[[ MATERIAL TO PROCESS open ]]

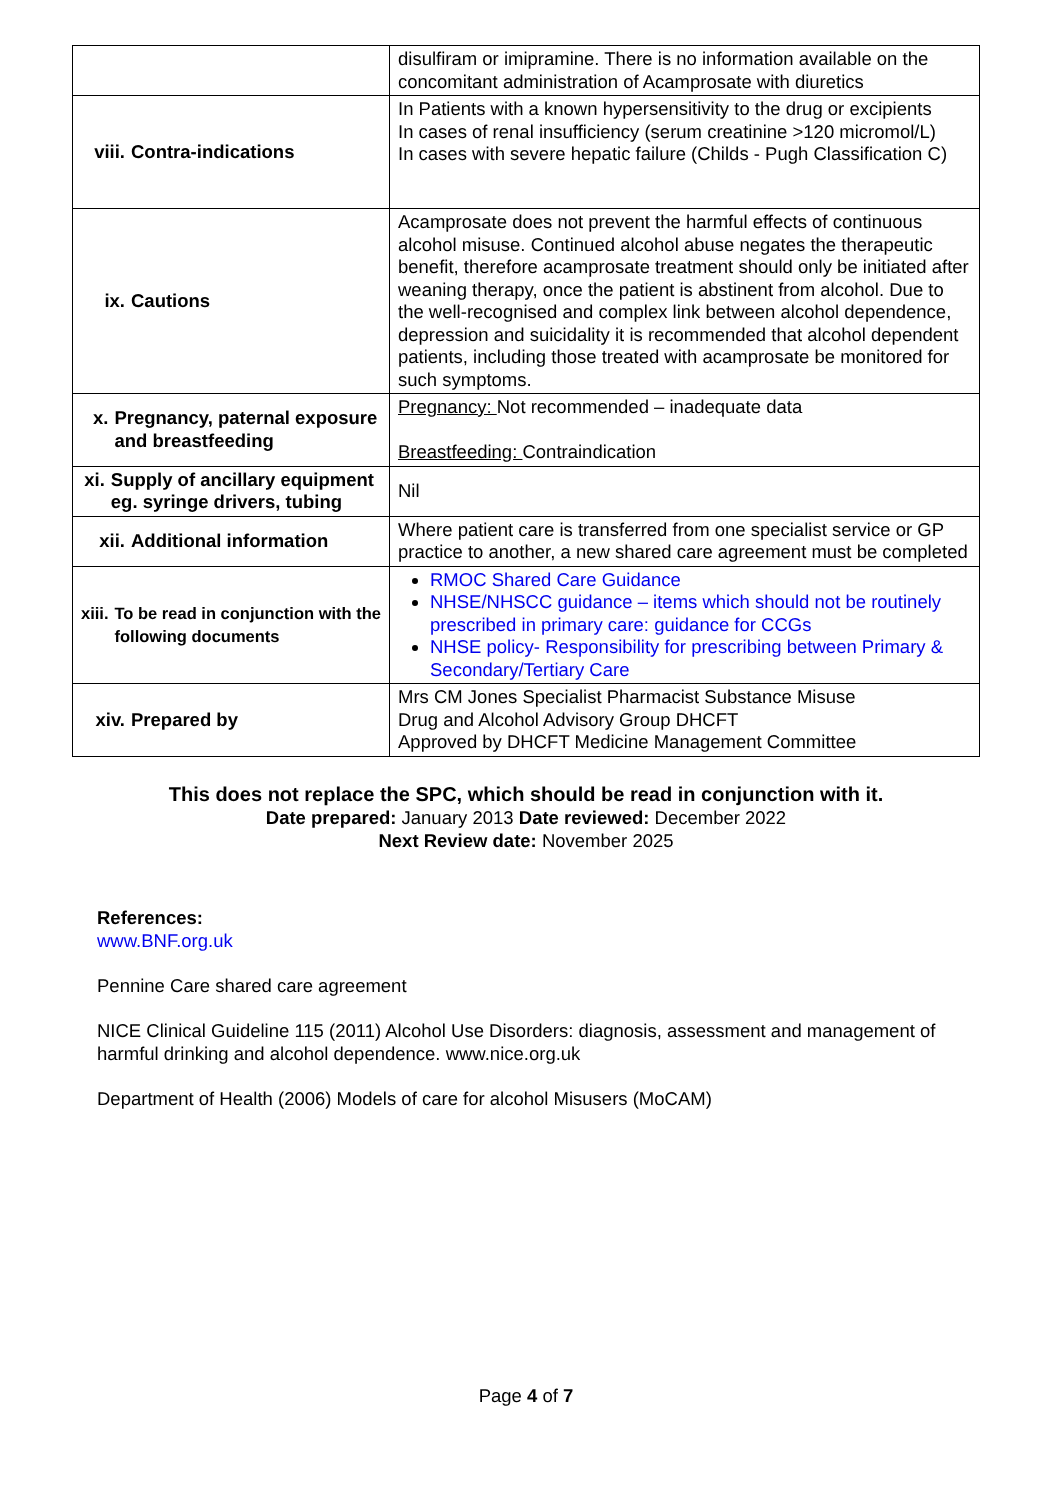| | disulfiram or imipramine. There is no information available on the concomitant administration of Acamprosate with diuretics |
| viii. Contra-indications | In Patients with a known hypersensitivity to the drug or excipients In cases of renal insufficiency (serum creatinine >120 micromol/L) In cases with severe hepatic failure (Childs - Pugh Classification C) |
| ix. Cautions | Acamprosate does not prevent the harmful effects of continuous alcohol misuse. Continued alcohol abuse negates the therapeutic benefit, therefore acamprosate treatment should only be initiated after weaning therapy, once the patient is abstinent from alcohol. Due to the well-recognised and complex link between alcohol dependence, depression and suicidality it is recommended that alcohol dependent patients, including those treated with acamprosate be monitored for such symptoms. |
| x. Pregnancy, paternal exposure and breastfeeding | Pregnancy: Not recommended – inadequate data Breastfeeding: Contraindication |
| xi. Supply of ancillary equipment eg. syringe drivers, tubing | Nil |
| xii. Additional information | Where patient care is transferred from one specialist service or GP practice to another, a new shared care agreement must be completed |
| xiii. To be read in conjunction with the following documents | RMOC Shared Care Guidance NHSE/NHSCC guidance – items which should not be routinely prescribed in primary care: guidance for CCGs NHSE policy- Responsibility for prescribing between Primary & Secondary/Tertiary Care |
| xiv. Prepared by | Mrs CM Jones Specialist Pharmacist Substance Misuse Drug and Alcohol Advisory Group DHCFT Approved by DHCFT Medicine Management Committee |
This does not replace the SPC, which should be read in conjunction with it.
Date prepared: January 2013 Date reviewed: December 2022
Next Review date: November 2025
References:
www.BNF.org.uk
Pennine Care shared care agreement
NICE Clinical Guideline 115 (2011) Alcohol Use Disorders: diagnosis, assessment and management of harmful drinking and alcohol dependence. www.nice.org.uk
Department of Health (2006) Models of care for alcohol Misusers (MoCAM)
Page 4 of 7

[[ MATERIAL TO PROCESS closed ]]

_WHAT IS EXPECTED:_ The lines needed run from the first line of the records through the line containing "Breastfeeding: Contraindication |", both included. Restate them word for word, without pictures.

_OUTPUT FOR THIS TASK:_
| | disulfiram or imipramine. There is no information available on the concomitant administration of Acamprosate with diuretics |
| viii. Contra-indications | In Patients with a known hypersensitivity to the drug or excipients In cases of renal insufficiency (serum creatinine >120 micromol/L) In cases with severe hepatic failure (Childs - Pugh Classification C) |
| ix. Cautions | Acamprosate does not prevent the harmful effects of continuous alcohol misuse. Continued alcohol abuse negates the therapeutic benefit, therefore acamprosate treatment should only be initiated after weaning therapy, once the patient is abstinent from alcohol. Due to the well-recognised and complex link between alcohol dependence, depression and suicidality it is recommended that alcohol dependent patients, including those treated with acamprosate be monitored for such symptoms. |
| x. Pregnancy, paternal exposure and breastfeeding | Pregnancy: Not recommended – inadequate data Breastfeeding: Contraindication |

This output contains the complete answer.